B.A.V. Bennett and M.D. Smooke,
Numerical Linear Algebra with Applications, 8, 513–536, 2001
Abstract
The local rectangular refinement (LRR) solution-adaptive gridding method automatically produces orthogonal unstructured adaptive grids and incorporates multiple-scale finite differences to discretize systems of elliptic governing partial differential equations (PDEs). The coupled nonlinear discretized equations are solved simultaneously via Newton's method with a Bi-CGSTAB linear system solver. The grids' unstructured nature produces a nonstandard sparsity pattern within the Jacobian.
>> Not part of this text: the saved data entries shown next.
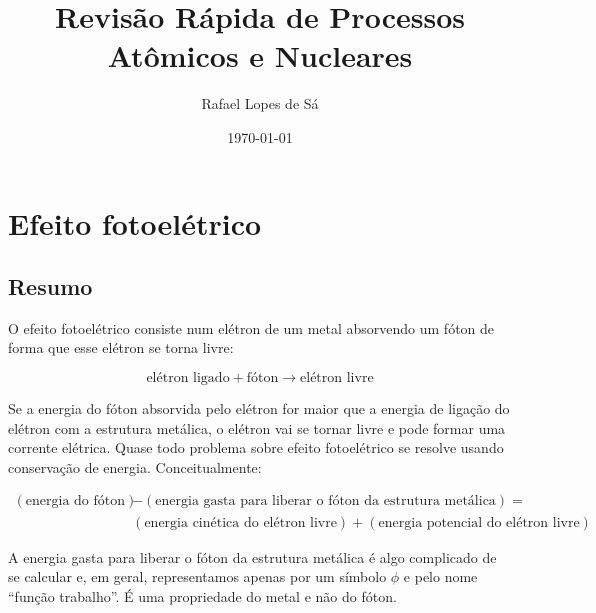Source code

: \documentclass{article}
\title{Revis\~ao R\'apida de Processos At\^omicos e Nucleares}
\author{Rafael Lopes de S\'a}
\date{\today}
\begin{document}
\maketitle

\section{Efeito fotoel\'etrico}

\subsection{Resumo}

O efeito fotoel\'etrico consiste num el\'etron de um metal absorvendo um f\'oton de forma que esse el\'etron se torna livre:

\begin{equation}
\text{el\'etron ligado} + \text{f\'oton} \rightarrow \text{el\'etron livre}
\end{equation}



Se a energia do f\'oton absorvida pelo el\'etron for maior que a energia de liga\c c\~ao do el\'etron com a estrutura met\'alica, o el\'etron vai se tornar livre e pode formar uma corrente el\'etrica. Quase todo problema sobre efeito fotoel\'etrico se resolve usando conserva\c c\~ao de energia. Conceitualmente:

\begin{equation}
\begin{split}
(\text{energia do f\'oton}) &- (\text{energia gasta para liberar o f\'oton da estrutura met\'alica}) = \\
&(\text{energia cin\'etica do el\'etron livre}) + (\text{energia potencial do el\'etron livre})
\end{split}
\end{equation}

A energia gasta para liberar o f\'oton da estrutura met\'alica \'e algo complicado de se calcular e, em geral, representamos apenas por um s\'imbolo $\phi$ e pelo nome ``fun\c c\~ao trabalho''. \'E uma propriedade do metal e n\~ao do f\'oton.
\end{document}
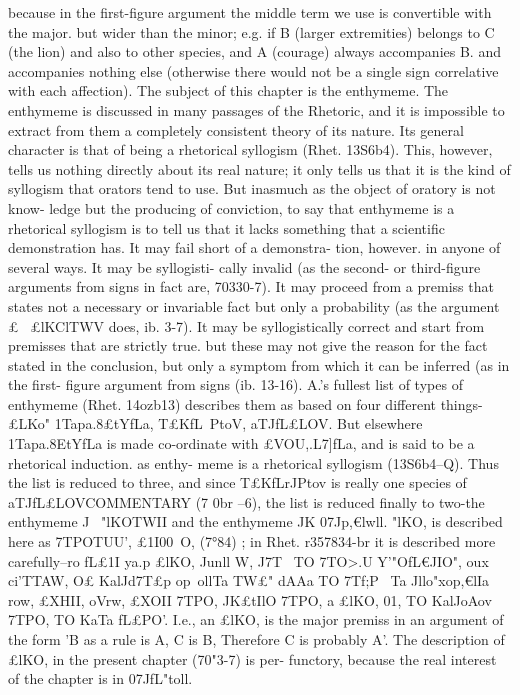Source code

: {{{{{{{{{{{{{{{{{{{{{{{{{{{{{because in the first-figure argument the middle term we use is
convertible with the major. but wider than the minor; e.g. if B
(larger extremities) belongs to C (the lion) and also to other
species, and A (courage) always accompanies B. and accompanies
nothing else (otherwise there would not be a single sign correlative
with each affection).
The subject of this chapter is the enthymeme. The enthymeme
is discussed in many passages of the Rhetoric, and it is impossible
to extract from them a completely consistent theory of its nature.
Its general character is that of being a rhetorical syllogism (Rhet.
13S6b4). This, however, tells us nothing directly about its real
nature; it only tells us that it is the kind of syllogism that orators
tend to use. But inasmuch as the object of oratory is not know-
ledge but the producing of conviction, to say that enthymeme is
a rhetorical syllogism is to tell us that it lacks something that a
scientific demonstration has. It may fail short of a demonstra-
tion, however. in anyone of several ways. It may be syllogisti-
cally invalid (as the second- or third-figure arguments from signs
in fact are, 70330-7). It may proceed from a premiss that states
not a necessary or invariable fact but only a probability (as the
argument £~ £lKClTWV does, ib. 3-7). It may be syllogistically
correct and start from premisses that are strictly true. but these
may not give the reason for the fact stated in the conclusion, but
only a symptom from which it can be inferred (as in the first-
figure argument from signs (ib. 13-16).
A.'s fullest list of types of enthymeme (Rhet. 14ozb13) describes
them as based on four different things-£LKo" 1Tapa.8£tYfLa,
T£KfL~PtoV, aTJfL£LOV. But elsewhere 1Tapa.8EtYfLa is made co-ordinate
with £VOU,.L7]fLa, and is said to be a rhetorical induction. as enthy-
meme is a rhetorical syllogism (13S6b4--Q). Thus the list is reduced
to three, and since T£KfLrJPtov is really one species of aTJfL£LOVCOMMENTARY
(7 0br --6), the list is reduced finally to two-the enthymeme
J~ "lKOTWII and the enthymeme JK 07Jp,€lwll. "lKO, is described here
as 7TPOTUU', £1I00~O, (7°84) ; in Rhet. r357834-br it is described more
carefully--ro fL£1I ya.p £lKO, Junll W, J7T~ TO 7TO>.U Y'"OfL€JIO", oux
ci'TTAW, O£ KalJd7T£p op{~ollTa{ TW£" dAAa TO 7Tf;P~ Ta Jllo"xop,€lIa row,
£XHII, oVrw, £XOII 7TPO, JK£tIlO 7TPO, a £lKO, 01, TO KalJoAov 7TPO, TO
KaTa fL£PO'. I.e., an £lKO, is the major premiss in an argument of
the form 'B as a rule is A, C is B, Therefore C is probably A'.
The description of £lKO, in the present chapter (70"3-7) is per-
functory, because the real interest of the chapter is in 07JfL"toll.
}}}}}}}}}}}}}}}}}}}}}}}}}}}}}}}
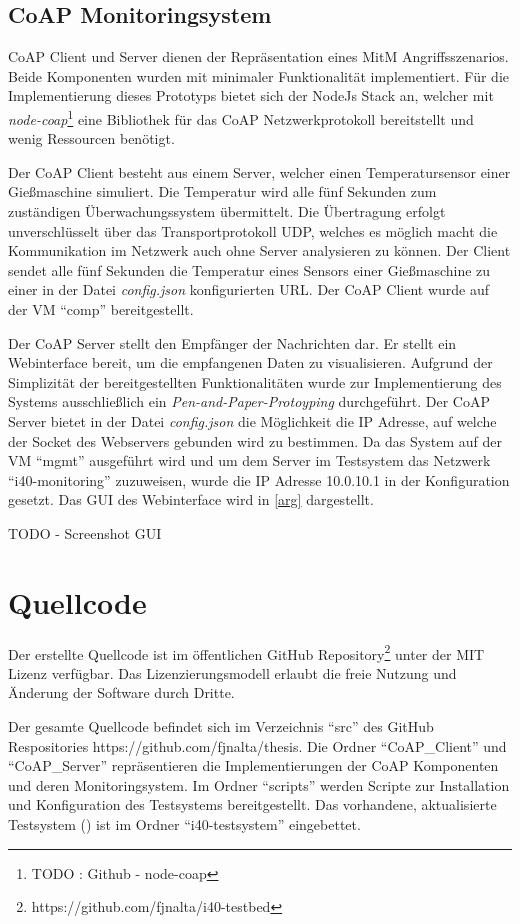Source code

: \subsection{\ac{CoAP} Monitoringsystem}
\ac{CoAP} Client und Server dienen der Repräsentation eines \ac{MitM} Angriffsszenarios. Beide Komponenten wurden mit minimaler Funktionalität implementiert. Für die Implementierung dieses Prototyps bietet sich der NodeJs Stack an, welcher mit \textit{node-coap}\footnote{TODO : Github - node-coap} eine Bibliothek für das \ac{CoAP} Netzwerkprotokoll bereitstellt und wenig Ressourcen benötigt.

Der \ac{CoAP} Client besteht aus einem Server, welcher einen Temperatursensor einer Gießmaschine simuliert. Die Temperatur wird alle fünf Sekunden zum zuständigen Überwachungssystem übermittelt. Die Übertragung erfolgt unverschlüsselt über das Transportprotokoll \ac{UDP}, welches es möglich macht die Kommunikation im Netzwerk auch ohne Server analysieren zu können. Der Client sendet alle fünf Sekunden die Temperatur eines Sensors einer Gießmaschine zu einer in der Datei \textit{config.json} konfigurierten \ac{URL}. Der \ac{CoAP} Client wurde auf der \ac{VM} "`comp"' bereitgestellt.

Der \ac{CoAP} Server stellt den Empfänger der Nachrichten dar. Er stellt ein Webinterface bereit, um die empfangenen Daten zu visualisieren. Aufgrund der Simplizität der bereitgestellten Funktionalitäten wurde zur Implementierung des Systems ausschließlich ein \textit{Pen-and-Paper-Protoyping} durchgeführt. Der \ac{CoAP} Server bietet in der Datei \textit{config.json} die Möglichkeit die \ac{IP} Adresse, auf welche der Socket des Webservers gebunden wird zu bestimmen. Da das System auf der \ac{VM} "`mgmt"' ausgeführt wird und um dem Server im Testsystem das Netzwerk "`i40-monitoring"' zuzuweisen, wurde die \ac{IP} Adresse 10.0.10.1 in der Konfiguration gesetzt. Das \ac{GUI} des Webinterface wird in \autoref{arg} dargestellt.

TODO - Screenshot GUI

\section{Quellcode}
Der erstellte Quellcode ist im öffentlichen GitHub Repository\footnote{https://github.com/fjnalta/i40-testbed} unter der \ac{MIT} Lizenz verfügbar. Das Lizenzierungsmodell erlaubt die freie Nutzung und Änderung der Software durch Dritte.

Der gesamte Quellcode befindet sich im Verzeichnis "`src"' des GitHub Respositories https://github.com/fjnalta/thesis. Die Ordner "`CoAP\_Client"' und "`CoAP\_Server"' repräsentieren die Implementierungen der \ac{CoAP} Komponenten und deren Monitoringsystem. Im Ordner "`scripts"' werden Scripte zur Installation und Konfiguration des Testsystems bereitgestellt. Das vorhandene, aktualisierte Testsystem (\cite{Weber2018}) ist im Ordner "`i40-testsystem"' eingebettet.

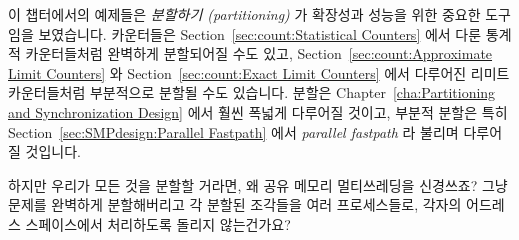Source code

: 이 챕터에서의 예제들은 \emph{분할하기 (partitioning)} 가 확장성과 성능을 위한
중요한 도구임을 보였습니다.
카운터들은 Section~\ref{sec:count:Statistical Counters} 에서 다룬 통계적
카운터들처럼 완벽하게 분할되어질 수도 있고, Section~\ref{sec:count:Approximate
Limit Counters} 와 Section~\ref{sec:count:Exact Limit Counters} 에서 다루어진
리미트 카운터들처럼 부분적으로 분할될 수도 있습니다.
분할은 Chapter~\ref{cha:Partitioning and Synchronization Design} 에서 훨씬
폭넓게 다루어질 것이고, 부분적 분할은 특히 Section~\ref{sec:SMPdesign:Parallel
Fastpath} 에서 \emph{parallel fastpath} 라 불리며 다루어질 것입니다.

\QuickQuiz{}
	하지만 우리가 모든 것을 분할할 거라면, 왜 공유 메모리 멀티쓰레딩을
	신경쓰죠?
	그냥 문제를 완벽하게 분할해버리고 각 분할된 조각들을 여러 프로세스들로,
	각자의 어드레스 스페이스에서 처리하도록 돌리지 않는건가요?
	\iffalse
The effects of two discretization schemes (LRR multiple-scale stencils and traditional single-scale stencils) on Jacobian bandwidth, convergence speed, and solution accuracy are studied. With various point orderings, for two simple problems with analytical solutions, the LRR multiple-scale stencils are seen to: 1) produce Jacobians of smaller bandwidths than those resulting from the traditional single-scale stencils; 2) lead to significantly faster Newton's method convergence than the single-scale stencils; and 3) produce more accurate solutions than the single-scale stencils. The LRR method, including the LRR multiple-scale stencils, is finally applied to an engineering problem governed by strongly coupled, highly nonlinear PDEs: a steady-state lean Bunsen flame with complex chemistry, multicomponent transport, and radiation modeling. Very good agreement is observed between the computed flame height and previously published experimental data.